I’m wary of trading narrative for efficiency. I find box scores a little less magical these days and still thrill to stumble across the occasional throwback with aces dueling for 12 or 13 innings. 

What’s certain is that we aren’t going back. And it’s entirely fair to see that as proof of the sport’s continued growth and maturation. There is a market for innovation.

“I think it’s a better product because I enjoy the strategy portion of the game,” Conrad said. “I also think it will force more people to have to become better coaches, quite frankly.

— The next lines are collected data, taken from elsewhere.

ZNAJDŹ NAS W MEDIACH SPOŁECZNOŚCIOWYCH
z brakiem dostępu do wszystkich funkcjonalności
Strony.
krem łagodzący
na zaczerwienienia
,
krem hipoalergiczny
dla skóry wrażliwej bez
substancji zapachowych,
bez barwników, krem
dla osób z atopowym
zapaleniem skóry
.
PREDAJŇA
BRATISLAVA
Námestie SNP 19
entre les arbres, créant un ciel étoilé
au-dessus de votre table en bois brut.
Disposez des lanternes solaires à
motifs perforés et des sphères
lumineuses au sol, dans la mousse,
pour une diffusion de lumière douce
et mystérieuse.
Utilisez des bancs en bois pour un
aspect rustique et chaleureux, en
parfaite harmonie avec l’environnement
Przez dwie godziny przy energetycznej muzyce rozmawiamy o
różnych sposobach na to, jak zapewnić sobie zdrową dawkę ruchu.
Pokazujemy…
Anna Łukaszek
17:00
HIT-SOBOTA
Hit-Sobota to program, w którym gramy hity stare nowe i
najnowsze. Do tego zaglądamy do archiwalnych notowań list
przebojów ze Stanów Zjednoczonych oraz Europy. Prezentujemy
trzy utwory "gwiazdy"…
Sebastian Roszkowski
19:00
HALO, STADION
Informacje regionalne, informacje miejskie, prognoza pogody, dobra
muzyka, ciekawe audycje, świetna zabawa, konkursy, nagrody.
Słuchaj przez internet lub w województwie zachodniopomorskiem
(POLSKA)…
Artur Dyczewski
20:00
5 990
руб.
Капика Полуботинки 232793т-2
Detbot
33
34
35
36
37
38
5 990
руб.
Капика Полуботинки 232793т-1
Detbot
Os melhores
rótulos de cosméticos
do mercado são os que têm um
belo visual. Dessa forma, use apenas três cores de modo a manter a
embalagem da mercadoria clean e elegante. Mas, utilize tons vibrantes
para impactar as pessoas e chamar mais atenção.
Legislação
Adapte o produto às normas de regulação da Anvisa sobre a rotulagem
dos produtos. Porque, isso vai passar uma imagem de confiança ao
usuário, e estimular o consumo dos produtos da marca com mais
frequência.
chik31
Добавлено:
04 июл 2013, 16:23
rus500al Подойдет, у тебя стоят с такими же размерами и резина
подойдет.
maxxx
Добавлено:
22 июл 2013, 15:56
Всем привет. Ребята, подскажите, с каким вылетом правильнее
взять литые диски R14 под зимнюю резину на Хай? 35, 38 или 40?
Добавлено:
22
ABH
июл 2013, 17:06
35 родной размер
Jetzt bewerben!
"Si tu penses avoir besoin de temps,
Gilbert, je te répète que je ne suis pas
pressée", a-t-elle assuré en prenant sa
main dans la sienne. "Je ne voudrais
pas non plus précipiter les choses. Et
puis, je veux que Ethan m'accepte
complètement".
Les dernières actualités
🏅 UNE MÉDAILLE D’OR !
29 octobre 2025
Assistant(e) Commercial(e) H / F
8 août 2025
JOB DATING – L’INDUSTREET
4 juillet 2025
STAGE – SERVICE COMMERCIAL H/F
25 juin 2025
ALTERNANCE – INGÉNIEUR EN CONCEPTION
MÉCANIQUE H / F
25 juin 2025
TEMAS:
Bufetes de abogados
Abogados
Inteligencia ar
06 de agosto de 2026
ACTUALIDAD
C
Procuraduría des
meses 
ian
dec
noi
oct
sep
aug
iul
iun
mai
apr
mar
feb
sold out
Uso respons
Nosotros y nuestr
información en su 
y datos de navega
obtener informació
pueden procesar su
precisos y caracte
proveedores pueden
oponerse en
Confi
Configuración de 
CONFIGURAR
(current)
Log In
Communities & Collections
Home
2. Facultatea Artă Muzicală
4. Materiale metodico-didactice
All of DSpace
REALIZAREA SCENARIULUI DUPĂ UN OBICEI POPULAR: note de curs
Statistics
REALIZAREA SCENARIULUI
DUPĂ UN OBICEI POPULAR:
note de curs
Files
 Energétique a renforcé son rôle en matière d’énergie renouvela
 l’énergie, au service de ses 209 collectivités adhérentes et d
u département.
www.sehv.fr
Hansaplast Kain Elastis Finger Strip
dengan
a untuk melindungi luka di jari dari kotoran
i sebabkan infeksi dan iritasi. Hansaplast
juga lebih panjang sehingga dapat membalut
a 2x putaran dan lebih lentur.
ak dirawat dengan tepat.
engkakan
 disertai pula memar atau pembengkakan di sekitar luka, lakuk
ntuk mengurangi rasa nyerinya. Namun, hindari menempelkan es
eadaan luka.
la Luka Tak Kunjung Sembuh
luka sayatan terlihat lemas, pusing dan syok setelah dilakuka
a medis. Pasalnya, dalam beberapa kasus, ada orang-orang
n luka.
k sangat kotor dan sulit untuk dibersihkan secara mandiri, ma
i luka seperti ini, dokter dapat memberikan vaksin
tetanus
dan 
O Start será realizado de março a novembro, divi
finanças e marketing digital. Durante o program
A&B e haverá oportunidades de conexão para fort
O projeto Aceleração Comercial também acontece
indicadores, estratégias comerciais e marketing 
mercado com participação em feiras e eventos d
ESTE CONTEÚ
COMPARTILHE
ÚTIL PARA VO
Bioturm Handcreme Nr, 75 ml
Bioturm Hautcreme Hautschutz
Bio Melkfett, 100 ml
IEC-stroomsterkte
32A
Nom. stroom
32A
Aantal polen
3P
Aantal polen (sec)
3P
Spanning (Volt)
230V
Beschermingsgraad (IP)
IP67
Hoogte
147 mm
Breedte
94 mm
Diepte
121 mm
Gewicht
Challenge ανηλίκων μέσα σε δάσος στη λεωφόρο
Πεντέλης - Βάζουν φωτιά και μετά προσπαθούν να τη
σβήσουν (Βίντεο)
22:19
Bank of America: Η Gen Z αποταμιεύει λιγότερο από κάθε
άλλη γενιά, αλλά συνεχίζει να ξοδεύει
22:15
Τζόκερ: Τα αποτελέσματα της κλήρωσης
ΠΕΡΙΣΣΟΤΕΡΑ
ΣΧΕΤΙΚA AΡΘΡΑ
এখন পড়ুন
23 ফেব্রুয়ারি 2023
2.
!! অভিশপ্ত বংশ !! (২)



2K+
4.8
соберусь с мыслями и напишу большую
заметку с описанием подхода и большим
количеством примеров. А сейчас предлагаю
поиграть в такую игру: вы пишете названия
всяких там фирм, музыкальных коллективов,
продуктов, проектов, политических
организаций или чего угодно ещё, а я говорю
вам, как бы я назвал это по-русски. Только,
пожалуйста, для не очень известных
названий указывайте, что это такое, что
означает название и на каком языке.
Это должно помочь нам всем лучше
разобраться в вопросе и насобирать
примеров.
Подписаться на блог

Sometimes it’s a lot of throw the ace and see what happens, whereas now it’s actual strategy of, in this moment, how are we going to beat this team? I think that’s way more exciting.”

The steam engine may still occasionally lose. A workhorse may rule a few more postseasons. But progress isn’t slowing down. 

Down in Tallahassee, they keep working on ever faster steam engines. 

“There’s a lot that goes into it,” Alameda said. “We’re only scratching the surface of it right now.”

(Correction: This article originally stated Sandercock started Game 1 of the 2021 WCWS championship series. Watson started Game 1, and Sandercock earned a save in relief.)